# storage shed



## jonathamajn (Aug 8, 2013)

I have to make a new storage shed, so ran into this site http://www.nwqualitysheds.com and found a handful of good information . So the question remains should I build it myself or should I order it from site.


----------



## toolguy1000 (Oct 4, 2012)

check either the BORG or LOwes for RTA kits. they are less expensive, go together easily and are great for lawn and garden equipment. my 8X8 form the BORG was ~$500. added to that was a sub floor and roof shingles (~ $100 more).


----------



## cabinetman (Jul 5, 2007)

Build it yourself.











 







.


----------



## jschaben (Apr 1, 2010)

jonathamajn said:


> I have to make a new storage shed, so ran into this site http://www.nwqualitysheds.com and found a handful of good information . So the question remains should I build it myself or should I order it from site.

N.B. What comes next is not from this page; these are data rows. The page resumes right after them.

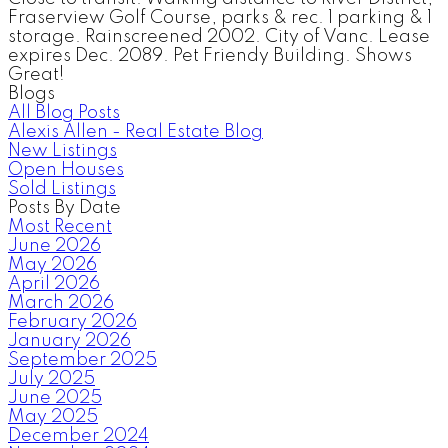
Fraserview Golf Course, parks & rec. 1 parking & 1
storage. Rainscreened 2002. City of Vanc. Lease
expires Dec. 2089. Pet Friendy Building. Shows
Great!
Blogs
All Blog Posts
Alexis Allen - Real Estate Blog
New Listings
Open Houses
Sold Listings
Posts By Date
Most Recent
June 2026
May 2026
April 2026
March 2026
February 2026
January 2026
September 2025
July 2025
June 2025
May 2025
December 2024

The real question still remains as to what tools you have available and your experience level for doing something like this. While a shed isn't particularly difficult, there are aspects with building any freestanding structure that need to be done correctly or you end up with a pile of sticks in a short period of time. :smile:


----------



## daveinjersey (Feb 27, 2013)

*Taunton Book*

FWIW, I'm a fan of the Taunton books. Here's their Shed Book: 

Building a Shed (Taunton's Build Like a Pro): Joseph Truini: 9781561589661: Amazon.com: Books

Haven't read it, but intend to when I get to that project.


----------



## Fastback (Sep 2, 2012)

+1 with build it yourself. After all this is a wood working site:thumbsup:


----------



## dodahman (Mar 19, 2012)

I bought plans from shedplans.com and found them very well done. My 10x12 saltbox style came in at just under $1200 even with architectural shingles to match the house. In full disclosure - this was with a graveled floor.

T


----------